Otelin o gün, on kadar müşterisi vardı. Otel müşterisi olan bizler, F. Nafiz Çamlıbel' in,'' Han Duvarları '' adlı destansı eserindeki, han müşterileri gibi, sobayı ortamıza almış, etrafında halka olmuş sohbet ediyorduk ki, Eğnir Köyü Öğretmeni Ali Bey de aramıza katıldı. Otelci Hüseyin Amca,Ali Bey 'i bana oda arkadaşı olarak vermişti. Yani dört yataklı bir odayı ikimize vermişti. ( Oda ve salon yatakları farklı ücretliydi.)
Ali Bey ile ben, başka katılım olmazsa, kasaba ile köylerimizi birbirinden ayıran Karababa Dağı' nı yaya olarak aşacaktık.
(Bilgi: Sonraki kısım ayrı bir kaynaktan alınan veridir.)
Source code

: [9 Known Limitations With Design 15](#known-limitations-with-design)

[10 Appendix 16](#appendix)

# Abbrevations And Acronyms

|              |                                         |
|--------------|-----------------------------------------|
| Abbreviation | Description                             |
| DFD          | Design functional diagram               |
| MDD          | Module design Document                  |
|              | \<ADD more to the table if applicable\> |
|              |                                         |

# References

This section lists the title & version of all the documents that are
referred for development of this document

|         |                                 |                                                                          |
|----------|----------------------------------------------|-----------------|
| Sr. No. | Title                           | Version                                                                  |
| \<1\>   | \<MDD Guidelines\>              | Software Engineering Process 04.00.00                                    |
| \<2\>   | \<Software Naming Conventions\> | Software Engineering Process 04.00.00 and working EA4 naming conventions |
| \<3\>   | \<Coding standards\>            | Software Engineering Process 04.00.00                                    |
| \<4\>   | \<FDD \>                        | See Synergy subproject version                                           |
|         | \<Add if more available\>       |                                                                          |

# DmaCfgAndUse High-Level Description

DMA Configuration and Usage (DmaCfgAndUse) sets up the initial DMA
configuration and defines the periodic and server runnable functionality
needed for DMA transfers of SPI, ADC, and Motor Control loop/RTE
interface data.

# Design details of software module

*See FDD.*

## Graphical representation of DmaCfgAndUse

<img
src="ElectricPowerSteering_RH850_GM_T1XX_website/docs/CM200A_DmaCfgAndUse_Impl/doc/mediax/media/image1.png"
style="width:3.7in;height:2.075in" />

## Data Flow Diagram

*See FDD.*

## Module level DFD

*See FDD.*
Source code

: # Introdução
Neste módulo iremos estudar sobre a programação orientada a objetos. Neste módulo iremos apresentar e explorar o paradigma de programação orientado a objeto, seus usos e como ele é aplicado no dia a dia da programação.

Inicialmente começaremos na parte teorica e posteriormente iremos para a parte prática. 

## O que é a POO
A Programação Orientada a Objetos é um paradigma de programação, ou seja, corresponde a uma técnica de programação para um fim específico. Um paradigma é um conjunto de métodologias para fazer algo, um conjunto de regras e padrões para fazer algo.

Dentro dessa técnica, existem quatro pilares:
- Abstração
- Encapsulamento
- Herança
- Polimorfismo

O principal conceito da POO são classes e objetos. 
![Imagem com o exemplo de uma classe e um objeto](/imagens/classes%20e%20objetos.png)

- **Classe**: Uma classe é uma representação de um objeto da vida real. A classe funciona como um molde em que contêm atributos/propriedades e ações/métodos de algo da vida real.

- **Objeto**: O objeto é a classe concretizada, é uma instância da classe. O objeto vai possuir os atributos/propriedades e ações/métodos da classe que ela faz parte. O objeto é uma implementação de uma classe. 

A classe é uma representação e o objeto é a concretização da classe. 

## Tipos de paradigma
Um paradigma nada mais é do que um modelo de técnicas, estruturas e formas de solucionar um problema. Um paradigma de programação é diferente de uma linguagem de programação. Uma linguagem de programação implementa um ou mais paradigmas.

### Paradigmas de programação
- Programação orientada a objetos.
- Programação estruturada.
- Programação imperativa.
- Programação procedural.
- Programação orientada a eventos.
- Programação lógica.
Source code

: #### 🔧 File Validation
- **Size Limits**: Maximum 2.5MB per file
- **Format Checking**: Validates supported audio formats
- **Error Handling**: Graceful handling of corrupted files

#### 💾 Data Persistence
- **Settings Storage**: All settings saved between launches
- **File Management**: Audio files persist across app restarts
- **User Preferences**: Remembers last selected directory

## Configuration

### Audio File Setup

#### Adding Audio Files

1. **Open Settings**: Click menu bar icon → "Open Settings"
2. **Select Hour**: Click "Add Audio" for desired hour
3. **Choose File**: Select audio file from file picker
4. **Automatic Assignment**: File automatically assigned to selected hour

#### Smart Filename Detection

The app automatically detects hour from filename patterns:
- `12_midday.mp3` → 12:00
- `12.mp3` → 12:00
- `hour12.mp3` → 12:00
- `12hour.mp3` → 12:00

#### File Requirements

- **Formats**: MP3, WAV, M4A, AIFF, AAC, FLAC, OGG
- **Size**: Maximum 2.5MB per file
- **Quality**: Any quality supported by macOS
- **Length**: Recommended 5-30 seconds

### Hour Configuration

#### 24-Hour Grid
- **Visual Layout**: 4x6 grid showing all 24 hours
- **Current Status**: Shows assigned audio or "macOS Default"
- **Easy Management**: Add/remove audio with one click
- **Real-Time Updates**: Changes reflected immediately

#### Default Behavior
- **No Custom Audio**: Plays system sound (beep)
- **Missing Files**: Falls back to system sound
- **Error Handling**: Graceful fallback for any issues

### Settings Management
Çünki o yıllarda, kışın, Karababa Yolu, en az, dört ay kapalı olurdu.
Dağ Köyleri, ağır kış şartlarının esiri olurdu. Zorunlu olmadıkça yakın köyler hariç yola çıkılmazdı. Şehirde, ertelenemeyecek işi olanlar, guruplar halinde yola çıkarlardı. Asıl zor olan, köylerinde iyileşemeyen ağır hastalar veya doğumu geciken anne adayları, ilkel sedyelere konularak, köylerde oluşturulan ekipler tarafından şehirdeki hastanelere taşınırdı. Tabii bu, biz öğretmenler ve öğretmen eş ve çocukları için de geçerliydi. ( Köylerin, kasabaya uzaklıkları, köyden, köye, 15 ile 25 km. olarak değişirdi. Çoğu kez, araba yolu terk edilerek, kestirme yollar tercih edilirdi.)
Karababa, çevresindeki dağlara göre, yavru bir dağ sayılır. Ancak, bitki kıtlığı olan, kaya ormanından ibaret bir dağdır. Kış şartlarında, Karababa' yı aşmak başlı başına bir maceraydı. Fırtınası çok meşhurdu. O yörenin tabirine göre '' fısıltı ''olduğu zaman yolcuların feleği şaşardı. Fısıltı, yolu, izi kapatır, yolcuya göz açtırmaz. Yolcular yoldan çıkar, farkında olmadan döner, dolaşır başladıkları yere gelirler. Onun için, Karababa' yı, o yöreyi çok iyi bilen rehberlerle geçmek en mantıklı olanıdır. Çünkü, dağda ölenler bile olmuştu..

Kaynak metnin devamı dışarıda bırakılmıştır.